As more costs are being charged to consumers by hospitals and other providers, bad debts are growing. More debt is being racked up by people with insurance than those without coverage. Over two-thirds of bad debt are generated by insured patients.

This is the finding of nTelagent, Inc., a company that markets retail point-of-service technology.

I spent some time on the phone with Earl Winter, the CEO and founder of the company, this week. He told me about nTelagent’s analysis of 50 providers with multiple service points, located throughout the U.S. in urban and rural areas.

“What’s happening is that the health care industry has moved to a retail consumer financing model,” Earl explained. “Over the past four years, employers have shifted more costs to employees by raising copayments and deductibles. Service providers have been unprepared, and bad debt is going up.”

Noting that the average deductible for an insured can range from $500 or $1,000 to as much as $5,000, Earl said that the average bad debt amount is relatively low. In rural hospitals, nTelagent found an average bad debt bill of about $600, and for urban hospitals, $1,100.

With experience in retail POS, nTelagent’s system does what most other hospital admission IT applications don’t do: at admission, the system determines the patient’s insurance profile, and whether the patient qualifies for charity. In this process, the system checks some 4,000 different social programs for which the individual might qualify. This is up-front, versus at the back end when the patient receives the bill. In the latter scenario, more often than not, a patient and her family experiences a sort of health cost sticker shock. nTelagent’s offering is called the Self-Pay Management System (SPMS).

If the patient can be matched with a health insurance program, the system generates forms and they are submitted to the plan.

If the patient is uninsured, the system applies a discount to the bill and/or the specific business rules determined with the provider. Then the admissions clerk, prompted by the system, works with patient to sort out financial arrangements for payment: these could include a prompt payment discount, terms, medical banking, among others.

For the insured, the system determines specific copay amounts, deductibles, and the final financial arrangements for paying these.


Health Populi’s Hot Points:
Medical bad debt is a growing malady in the U.S., becoming a major factor in the growth of personal bankruptcy. nTelagent’s hard data demonstrates that even with the blessing of health insurance, people accumulate bad medical debt — not solely a problem of the uninsured.


There have been some evolving approaches to helping providers manage this fiscal burden.
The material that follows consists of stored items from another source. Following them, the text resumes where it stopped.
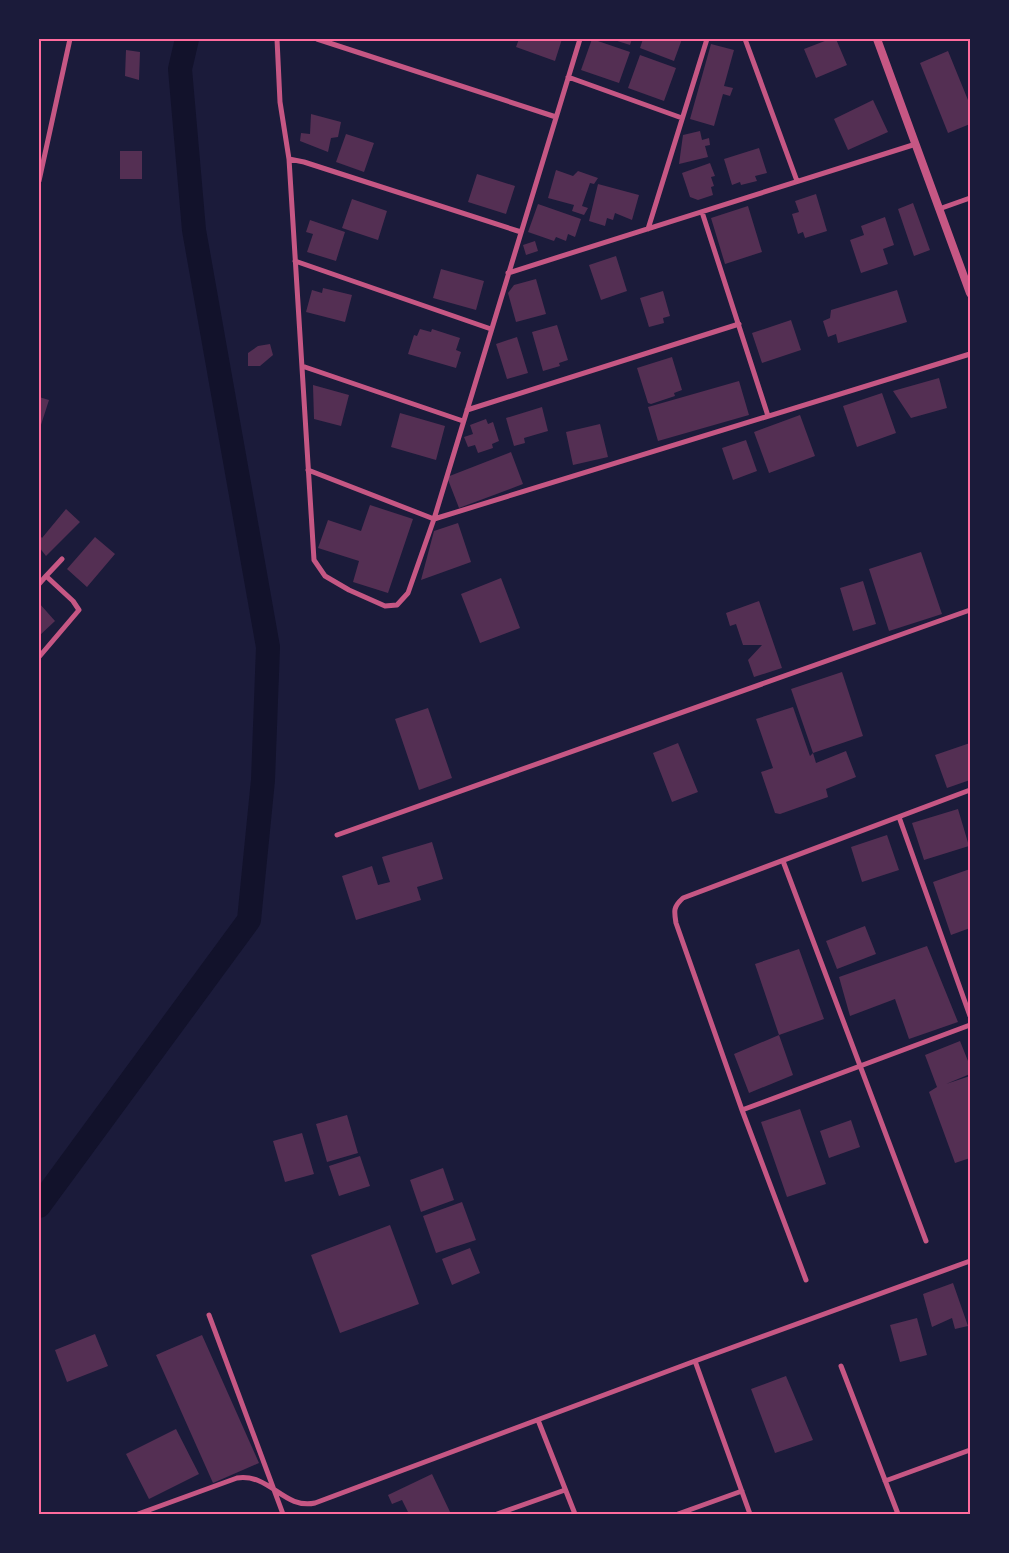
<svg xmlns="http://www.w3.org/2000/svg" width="1009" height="1553" viewBox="0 0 1009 1553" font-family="'Alegreya Sans',sans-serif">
<rect width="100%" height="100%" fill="#1b1b3a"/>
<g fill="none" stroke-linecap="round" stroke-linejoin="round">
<!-- river -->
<path stroke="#12122b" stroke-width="24" d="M 39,1206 L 249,920 L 263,780 L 268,647 L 194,230 L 180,69 L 187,39"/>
</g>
<!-- building -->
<path fill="#542f53" d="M 519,39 L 562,39 L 555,61 L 516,47 Z
M 592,39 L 630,52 L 619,83 L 581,70 Z
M 611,39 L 632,39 L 630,45 Z
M 643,39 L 682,39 L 674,61 L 640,48 Z
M 830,39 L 836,39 L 847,65 L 816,78 L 804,49 Z
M 711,44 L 734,50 L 724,86 L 733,88 L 730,96 L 723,94 L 714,126 L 690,119 Z
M 126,50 L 140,52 L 139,80 L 125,76 Z
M 948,51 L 970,105 L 970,124 L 948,133 L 920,63 Z
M 640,55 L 676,68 L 664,101 L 628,88 Z
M 873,100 L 888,132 L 848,150 L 834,119 Z
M 311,114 L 341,122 L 338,137 L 331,138 L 328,152 L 300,141 L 301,133 L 310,134 Z
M 700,131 L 702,140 L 709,138 L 710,145 L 705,146 L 708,157 L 679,164 L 683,135 Z
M 346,134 L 374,143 L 364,172 L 336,162 Z
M 759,148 L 767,173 L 755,176 L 757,181 L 741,185 L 740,182 L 732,185 L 724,159 Z
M 120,151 L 142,151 L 142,179 L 120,179 Z
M 710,163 L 715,176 L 711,177 L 714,186 L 711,187 L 713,195 L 698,200 L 690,197 L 682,173 Z
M 556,170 L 573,176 L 578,171 L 598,178 L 594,184 L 590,183 L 582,206 L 588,208 L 584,215 L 572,211 L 574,205 L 548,198 Z
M 477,174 L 515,186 L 506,214 L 468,202 Z
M 598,184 L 639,195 L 632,220 L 615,213 L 613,220 L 607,218 L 605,226 L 589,221 Z
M 816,194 L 827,231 L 805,238 L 803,232 L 798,234 L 792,214 L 799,212 L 795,201 Z
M 352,199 L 387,211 L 378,240 L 342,228 Z
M 913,203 L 930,250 L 914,256 L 898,209 Z
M 538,204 L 581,219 L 575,237 L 568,234 L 566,241 L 556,237 L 554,241 L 528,232 Z
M 748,206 L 762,252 L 725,264 L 711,218 Z
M 885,217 L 894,245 L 883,249 L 888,264 L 861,273 L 850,240 L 864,235 L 861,226 Z
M 310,220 L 345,232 L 336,261 L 307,252 L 313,234 L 306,232 Z
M 535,241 L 538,251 L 526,255 L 523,245 Z
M 616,256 L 627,291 L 601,300 L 589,265 Z
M 441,269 L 484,281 L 476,310 L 433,298 Z
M 536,279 L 546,314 L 516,322 L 508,293 L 514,285 Z
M 323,288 L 352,295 L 345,322 L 306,312 L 312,290 L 322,293 Z
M 897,290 L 907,322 L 838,343 L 836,334 L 828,337 L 823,321 L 830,318 L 831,310 Z
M 663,291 L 670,316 L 663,318 L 664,323 L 649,327 L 640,298 Z
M 791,320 L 801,350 L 762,363 L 752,333 Z
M 557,325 L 568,360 L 559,363 L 560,366 L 543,371 L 532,332 Z
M 420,329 L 431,332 L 432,329 L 460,338 L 456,350 L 461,352 L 456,368 L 408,354 L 414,335 L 417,336 Z
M 517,337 L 528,373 L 507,379 L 496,344 Z
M 270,344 L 273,355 L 260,366 L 248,366 L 248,353 L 258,346 Z
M 672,357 L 682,390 L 674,393 L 675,396 L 651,404 L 648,403 L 637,368 Z
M 939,378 L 947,408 L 911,418 L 893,391 Z
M 739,381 L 749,415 L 658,441 L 648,407 Z
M 313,385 L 349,395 L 341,426 L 314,419 Z
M 882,393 L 896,433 L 857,447 L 843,406 Z
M 39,397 L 49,400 L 39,431 Z
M 542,407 L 548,431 L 524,438 L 525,443 L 514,446 L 506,418 Z
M 400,413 L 445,426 L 436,460 L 391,447 Z
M 800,415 L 815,456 L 769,473 L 754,432 Z
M 486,419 L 488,424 L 493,422 L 499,441 L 492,444 L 493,448 L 478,453 L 475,445 L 468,447 L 464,437 L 473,434 L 470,425 Z
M 600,424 L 608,457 L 573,465 L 566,432 Z
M 746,440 L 757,471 L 733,480 L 722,448 Z
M 511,452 L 523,484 L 459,508 L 447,477 Z
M 370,505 L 413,519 L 388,593 L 353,582 L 359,561 L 318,548 L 328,520 L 361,531 Z
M 66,509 L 80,522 L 46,556 L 39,547 L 39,534 L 42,538 Z
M 458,523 L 471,562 L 421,580 L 434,531 Z
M 95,537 L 115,554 L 87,587 L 67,569 Z
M 921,552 L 942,614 L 889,631 L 869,569 Z
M 501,578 L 520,628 L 480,643 L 461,594 Z
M 863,581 L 876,624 L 853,631 L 840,588 Z
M 759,601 L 782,668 L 754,677 L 748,660 L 762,645 L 743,645 L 736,624 L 730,626 L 726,613 Z
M 39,603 L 55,621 L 39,636 Z
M 842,672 L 863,736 L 813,753 L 791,689 Z
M 793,707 L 810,756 L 813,753 L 816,763 L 846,751 L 856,777 L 826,789 L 828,797 L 780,814 L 775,813 L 761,772 L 773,768 L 756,719 Z
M 428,708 L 452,778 L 419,790 L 395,719 Z
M 678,743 L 698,792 L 672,802 L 653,753 Z
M 970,743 L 970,780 L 947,788 L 935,755 Z
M 958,809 L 969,846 L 924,860 L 912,823 Z
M 887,835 L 899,870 L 862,882 L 851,847 Z
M 432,842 L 443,879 L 417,887 L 421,900 L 356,920 L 342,876 L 372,866 L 378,885 L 390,882 L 382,857 Z
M 970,869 L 970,928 L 951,935 L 933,882 Z
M 865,926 L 876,954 L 837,969 L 826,941 Z
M 927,946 L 958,1022 L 909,1039 L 895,999 L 850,1016 L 839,977 Z
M 799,949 L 824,1019 L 779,1035 L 755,964 Z
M 779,1035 L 793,1075 L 749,1093 L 734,1054 Z
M 960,1041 L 970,1066 L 970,1074 L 946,1084 L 970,1076 L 970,1158 L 955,1163 L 929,1092 L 937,1087 L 925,1055 Z
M 800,1109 L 826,1184 L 787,1197 L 761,1122 Z
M 347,1115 L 358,1153 L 327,1162 L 316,1124 Z
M 851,1120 L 860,1147 L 829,1158 L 820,1131 Z
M 302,1133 L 314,1174 L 285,1182 L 273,1141 Z
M 360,1156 L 370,1186 L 339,1196 L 329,1166 Z
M 443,1168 L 454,1200 L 421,1212 L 410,1180 Z
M 462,1202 L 476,1240 L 436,1253 L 423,1216 Z
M 390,1225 L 419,1304 L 340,1333 L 311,1255 Z
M 470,1248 L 480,1273 L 452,1285 L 442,1259 Z
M 953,1283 L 968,1326 L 955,1329 L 952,1318 L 932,1327 L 923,1294 Z
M 917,1318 L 927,1355 L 900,1362 L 890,1325 Z
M 95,1334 L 108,1366 L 67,1382 L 55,1350 Z
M 202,1335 L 259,1463 L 213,1483 L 156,1355 Z
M 786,1376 L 813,1440 L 775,1453 L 751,1389 Z
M 176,1429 L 199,1474 L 149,1499 L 126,1454 Z
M 432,1474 L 451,1514 L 409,1514 L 402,1500 L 392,1504 L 388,1495 Z"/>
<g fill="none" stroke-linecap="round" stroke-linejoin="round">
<!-- minor -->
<path stroke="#c65784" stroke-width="5" d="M 277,39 L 280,102 L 289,159 L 314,560 L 325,576 L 349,590 L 385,606 L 397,605 L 408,593 L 434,519 L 580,39
M 317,39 L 556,117
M 745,39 L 797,181
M 568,77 L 682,118
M 289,159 L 304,162 L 521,232
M 39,181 L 70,39
M 939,209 L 970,198
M 702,212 L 768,416
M 648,229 L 707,39
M 295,261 L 491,329
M 508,273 L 916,144
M 302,366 L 463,421
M 467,410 L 739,324
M 308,470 L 434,519 L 970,354
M 46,576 L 62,559
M 39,584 L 46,576 L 73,601 L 79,610 L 39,657
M 899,817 L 970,1016
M 337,835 L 970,610
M 783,861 L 926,1241
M 742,1110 L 970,1025
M 806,1280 L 742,1110 L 676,923 C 674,911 673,907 683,898 L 970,790
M 209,1315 L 283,1514
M 695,1361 L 750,1514
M 841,1366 L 898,1514
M 538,1420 L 575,1514
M 885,1481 L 970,1450
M 138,1514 L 237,1478 C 270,1473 284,1510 315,1503 L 695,1361 L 970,1261
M 497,1514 L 565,1490
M 678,1514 L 742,1491"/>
<!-- tertiary -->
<path stroke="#c65784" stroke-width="8" d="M 877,39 L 970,293"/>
</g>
<!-- border -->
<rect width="1009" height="1553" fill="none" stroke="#1b1b3a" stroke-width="80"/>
<rect x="40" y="40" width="929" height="1473" fill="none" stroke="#ff6b9d" stroke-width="2"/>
</svg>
One example is a sort of medFICO score in December here; this project has since been shelved.

Care Credit
and the Citi Health Card are but two examples of new credit cards serving the niche of consumer health payments. As consumers take on more of this financial responsibility, these programs are sure to grow to serve the expanding marketplace.

The question remains: with eroding wages and increasing costs for all goods and services facing consumers, where does the health care line item fall in the American consumer’s home budgeting priorities?